Simbol pengajaran dan pemulihan
Ayat yang kita bahas ini berasal dari Kitab 2 Raja-raja pasal 4, sebuah kisah yang penuh dengan keajaiban dan intervensi ilahi. Peristiwa ini berfokus pada seorang perempuan dari kota Sunem yang menunjukkan keramahan luar biasa kepada Nabi Elisa. Perempuan ini tidak memiliki anak, dan bersama suaminya, ia menyiapkan ruangan khusus di rumah mereka untuk Elisa setiap kali sang nabi melewati daerah tersebut. Sebagai balasan atas kebaikan hati mereka, Elisa bernazar bahwa mereka akan memiliki anak. Tak lama kemudian, nazarnya terkabul, dan mereka dianugerahi seorang putra.
Namun, sukacita mereka tidak berlangsung lama. Suatu hari, ketika anak laki-laki itu sedang berada di ladang bersama ayahnya, ia tiba-tiba mengeluh sakit kepala dan kemudian pingsan. Ia dibawa pulang oleh pelayannya dan meninggal di pangkuan ibunya pada tengah hari. Dalam budaya kuno, kematian anak adalah pukulan yang sangat berat, terlebih lagi bagi keluarga yang menantikannya sekian lama. Beban duka ini sangat menghancurkan hati ibu tersebut.
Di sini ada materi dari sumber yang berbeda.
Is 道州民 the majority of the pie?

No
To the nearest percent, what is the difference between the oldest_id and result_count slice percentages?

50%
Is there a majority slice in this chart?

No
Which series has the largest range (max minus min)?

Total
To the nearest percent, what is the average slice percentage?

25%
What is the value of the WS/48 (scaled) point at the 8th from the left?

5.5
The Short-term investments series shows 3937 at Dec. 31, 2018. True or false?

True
Bagian paling menarik dan menakjubkan dari kisah ini adalah respons ibu Sunem terhadap kematian putranya. Ketika suaminya bertanya apakah ia baik-baik saja, ia menjawab dengan kalimat yang penuh keteguhan dan iman: "Baik-baik saja." Ia kemudian segera meminta seorang pelayan untuk menemaninya dan menyiapkan seekor keledai untuk mengantarnya pergi menemui Nabi Elisa di Gunung Karmel. Ini adalah perjalanan yang tidak singkat, namun dengan hati yang dipenuhi tekad, ia pergi tanpa memberitahu suaminya tentang apa yang sebenarnya terjadi.
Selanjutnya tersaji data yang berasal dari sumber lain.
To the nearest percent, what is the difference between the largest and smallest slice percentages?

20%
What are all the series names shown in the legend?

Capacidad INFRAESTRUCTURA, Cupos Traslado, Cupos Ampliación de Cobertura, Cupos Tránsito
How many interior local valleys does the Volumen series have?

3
Ketika Elisa melihatnya datang dari jauh, ia mengirim Gehazi untuk menanyakan keadaannya. Namun, ibu Sunem menolak untuk menjelaskan situasinya kepada Gehazi. Ia hanya berkata, "Baik-baik saja." Tujuannya adalah untuk berbicara langsung dengan Elisa. Setibanya di hadapan Elisa, ia mencengkeram kaki Elisa dan mengungkapkan kesedihan yang mendalam: "Bukankah aku memohon seorang anak laki-laki dari TUHAN? Bukankah aku berkata: Jangan tipu aku?" Perkataan ini, meskipun diucapkan dalam kesedihan, menunjukkan pengakuan atas kekuasaan Tuhan yang telah memberikannya anak.
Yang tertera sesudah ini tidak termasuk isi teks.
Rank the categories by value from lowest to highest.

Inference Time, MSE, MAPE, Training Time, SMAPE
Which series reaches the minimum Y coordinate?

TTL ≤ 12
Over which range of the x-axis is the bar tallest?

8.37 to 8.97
Kutipan "Tetapi ibu anak itu melihatnya, lalu ia memalingkan mukanya dari anak itu dan ia berkata dalam hatinya: "Betapapun ia menangis, aku tidak akan memberinya makan."" mungkin terdengar kontradiktif dengan kisah di atas. Penting untuk dicatat bahwa ayat ini sering kali merupakan bagian dari narasi yang lebih luas, dan dalam konteks 2 Raja-raja 4, ayat tersebut sebenarnya merujuk pada upaya Elisa untuk menguji kesabaran dan keteguhan iman ibu tersebut sebelum ia melakukan mukjizat pemulihan. Elisa pada awalnya tampaknya menunda responsnya, mungkin untuk melihat sejauh mana ibu itu akan bertahan dalam imannya dan kesulitannya.
Namun, dalam pemahaman yang lebih umum dari narasi ini, fokus utama adalah pada keteguhan iman seorang ibu yang menghadapi tragedi yang tak terbayangkan. Ia menolak untuk menyerah pada keputusasaan. Alih-alih membiarkan kesedihan menguasainya, ia mencari pertolongan dari Tuhan melalui nabi-Nya. Kisah ini mengajarkan kita tentang kekuatan doa, kesabaran dalam menghadapi ujian, dan bagaimana Tuhan sering kali bekerja melalui situasi yang paling sulit untuk menunjukkan kemuliaan-Nya. Kehidupan orang saleh sering kali diuji, tetapi iman yang teguh akan membawa mereka pada pemulihan dan kemenangan yang luar biasa.